Workflows are defined as code. The launch introduced “a clean new syntax for expressing workflows based on YAML,” stored as files inside a repository’s .github/workflows directory. Each workflow listens for events such as a push or a pull request and runs one or more jobs made up of individual steps. The documentation frames Actions as a way to run these workflows automatically whenever activity happens in the repository, keeping the automation versioned alongside the code it builds.
A defining feature is the marketplace of reusable actions. Rather than scripting every step by hand, a workflow can reference a published action, a packaged unit of automation contributed by GitHub or the community, and compose those building blocks into a pipeline. The original announcement also highlighted matrix builds for testing multiple versions of a project in parallel, live log streaming, and multi-container testing via Docker.

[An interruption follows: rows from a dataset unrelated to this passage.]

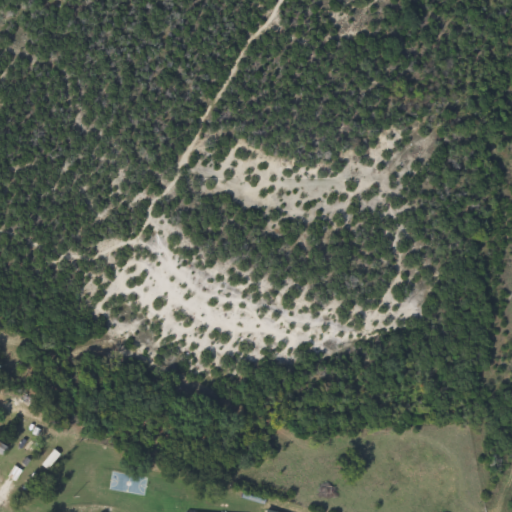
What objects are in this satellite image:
building: (263, 511)
building: (263, 511)
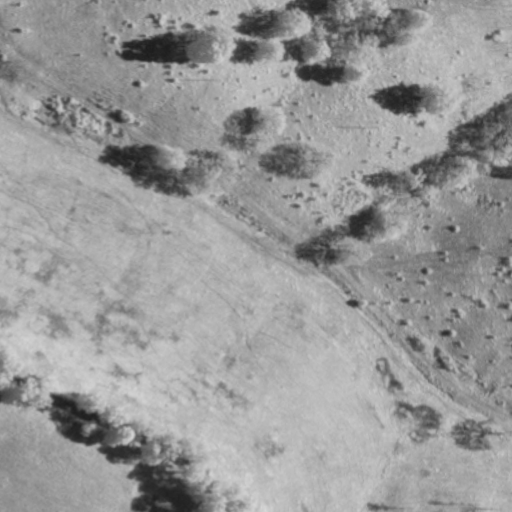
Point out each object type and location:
road: (116, 432)
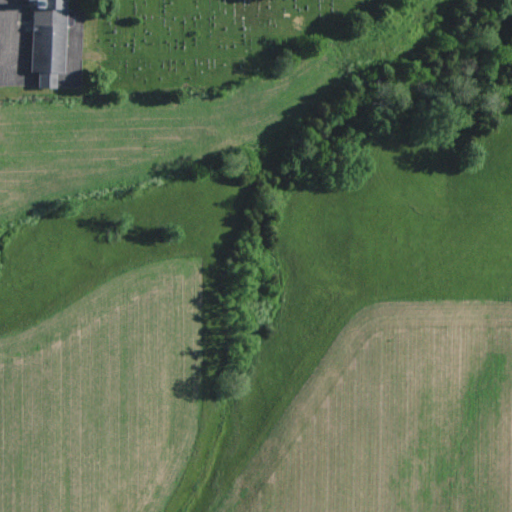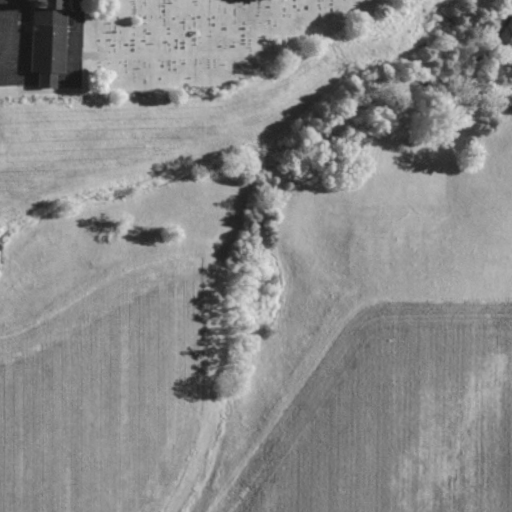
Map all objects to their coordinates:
building: (46, 44)
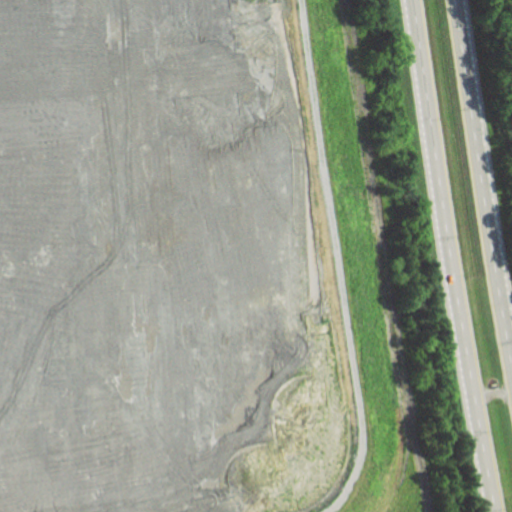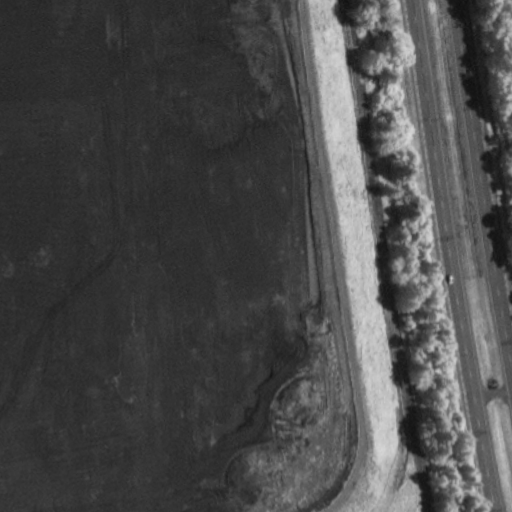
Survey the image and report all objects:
road: (481, 189)
road: (386, 256)
road: (449, 256)
road: (337, 262)
road: (492, 395)
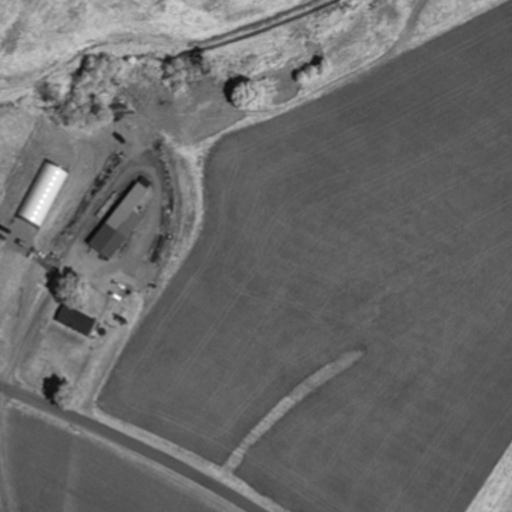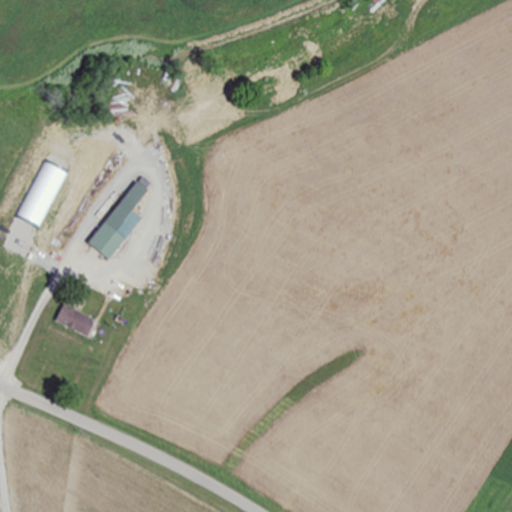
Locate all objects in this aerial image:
building: (110, 242)
building: (78, 320)
building: (79, 321)
road: (130, 443)
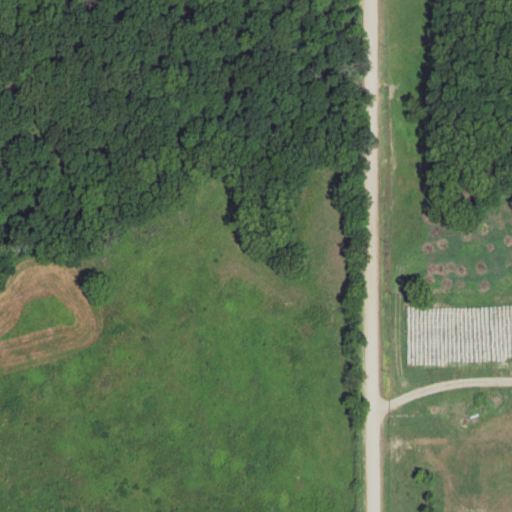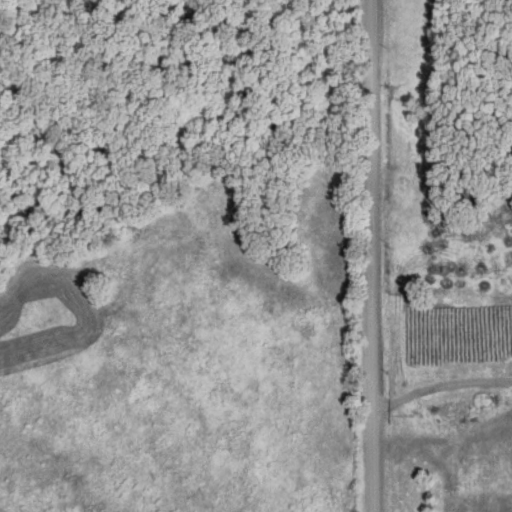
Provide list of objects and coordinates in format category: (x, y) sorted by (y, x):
road: (372, 256)
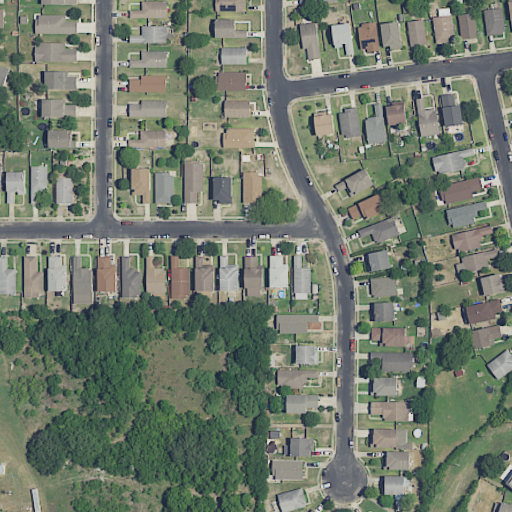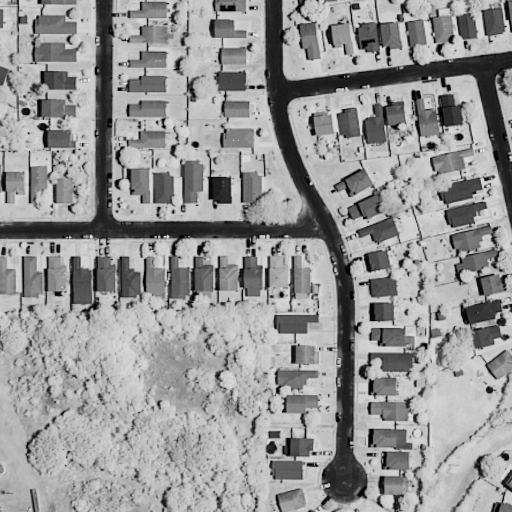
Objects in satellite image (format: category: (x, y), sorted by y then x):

Jobs execute on runners, which are the machines that carry out the work. GitHub provides hosted runners across Linux, macOS, and Windows, and teams can register their own self-hosted runners to run jobs on their own infrastructure. This model placed a full CI/CD engine inside the same platform that already hosted the repository, pull requests, and issues.
By integrating automation so tightly with the repository, GitHub Actions lowered the barrier to adopting pipeline-as-code for the large population of projects already hosted on GitHub. It became a direct competitor to standalone services and helped normalize the expectation that build, test, and deploy logic should live in the repository itself rather than in a separate, externally configured system.